Disclaimer: This list is purely for illustrative purposes and is not a recommendation to invest in any particular company. The actual companies, ratios, and dates will vary. Investors should always consult with a qualified financial advisor and conduct thorough due diligence before making investment decisions.
Benefits of Bonus Shares
For shareholders, bonus shares offer several advantages:
- Increased Holding: Shareholders get more shares without any additional investment.
- Potential for Future Gains: While the share price adjusts downwards initially, the increased number of shares can lead to higher absolute gains if the company performs well.
- Psychological Impact: A lower per-share price can make the stock appear more attractive to a broader investor base.
Risks Associated with Bonus Shares
While generally seen as positive, bonus issues also carry certain considerations:
- No Immediate Wealth Creation: A bonus issue does not create immediate wealth; it merely increases the number of shares. The total value of holdings remains the same immediately after the issue.
- Dilution of Earnings Per Share (EPS): With more shares outstanding, the EPS tends to decrease, which might impact valuation metrics.
- Company Performance is Key: The long-term benefit depends entirely on the company's underlying business performance and future prospects. A bonus issue by a struggling company might not lead to significant gains.
- Market Volatility: The stock price can still be affected by overall market sentiment and company-specific news, irrespective of the bonus issue.

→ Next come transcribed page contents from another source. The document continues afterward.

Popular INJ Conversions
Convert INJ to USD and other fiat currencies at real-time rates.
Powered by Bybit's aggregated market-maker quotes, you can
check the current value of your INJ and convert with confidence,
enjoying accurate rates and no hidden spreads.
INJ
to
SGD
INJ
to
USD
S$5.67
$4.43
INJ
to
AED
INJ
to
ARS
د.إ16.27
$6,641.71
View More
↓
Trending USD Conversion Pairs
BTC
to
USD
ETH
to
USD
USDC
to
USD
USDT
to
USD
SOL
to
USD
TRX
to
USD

Frequently Asked Questions (FAQ)
Q1: Are bonus shares taxable?
Bonus shares received by shareholders are generally not taxable at the time of receipt. However, when you sell these bonus shares, the capital gains tax will be applicable on the profit made. The cost of acquisition for calculating capital gains is considered to be zero for bonus shares issued before April 1, 2018. For bonus shares issued on or after April 1, 2018, the cost of acquisition of the original shares is considered as the cost of acquisition for the bonus shares as well.

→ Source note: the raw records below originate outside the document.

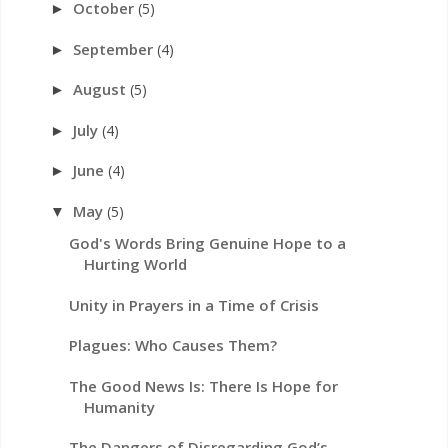
October
(5)
►
September
(4)
►
August
(5)
►
July
(4)
►
June
(4)
►
May
(5)
▼
God's Words Bring Genuine Hope to a
Hurting World
Unity in Prayers in a Time of Crisis
Plagues: Who Causes Them?
The Good News Is: There Is Hope for
Humanity
The Dangers of Disregarding God’s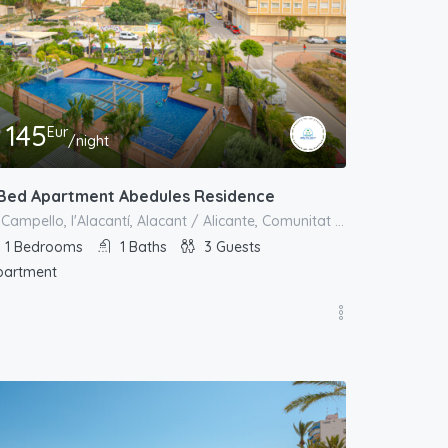
145
Eur
/night
 Bed Apartment Abedules Residence
el Campello, l'Alacantí, Alacant / Alicante, Comunitat Valenciana, España
1
Bedrooms
1
Baths
3
Guests
partment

Q2: What is the difference between a bonus issue and a stock split?
Both bonus issues and stock splits increase the number of shares and reduce the per-share price. However, a bonus issue is typically funded from the company's reserves, while a stock split involves reducing the face value of the shares. A bonus issue is often seen as a reward, whereas a stock split is primarily done to improve liquidity and affordability.
Q3: How can I find out which companies are issuing bonus shares?
You can track announcements on the websites of stock exchanges (like NSE and BSE), financial news portals, and company websites. Companies are required to make these announcements public.
Q4: What happens if I sell my shares before the record date?
If you sell your shares before the ex-bonus date (which is typically one trading day before the record date), you will not be entitled to the bonus shares. The bonus shares will be credited to the account of the person who holds the shares on the record date.
Q5: Can a company issue bonus shares if it has losses?
Generally, companies issue bonus shares out of their free reserves or profits. It is uncommon for a company with significant losses to announce a bonus issue, as it would typically require substantial accumulated profits or reserves to do so legally and ethically.
This information is for educational purposes only and does not constitute financial advice. Investment in securities is subject to market risks. Please read all related documents carefully before investing.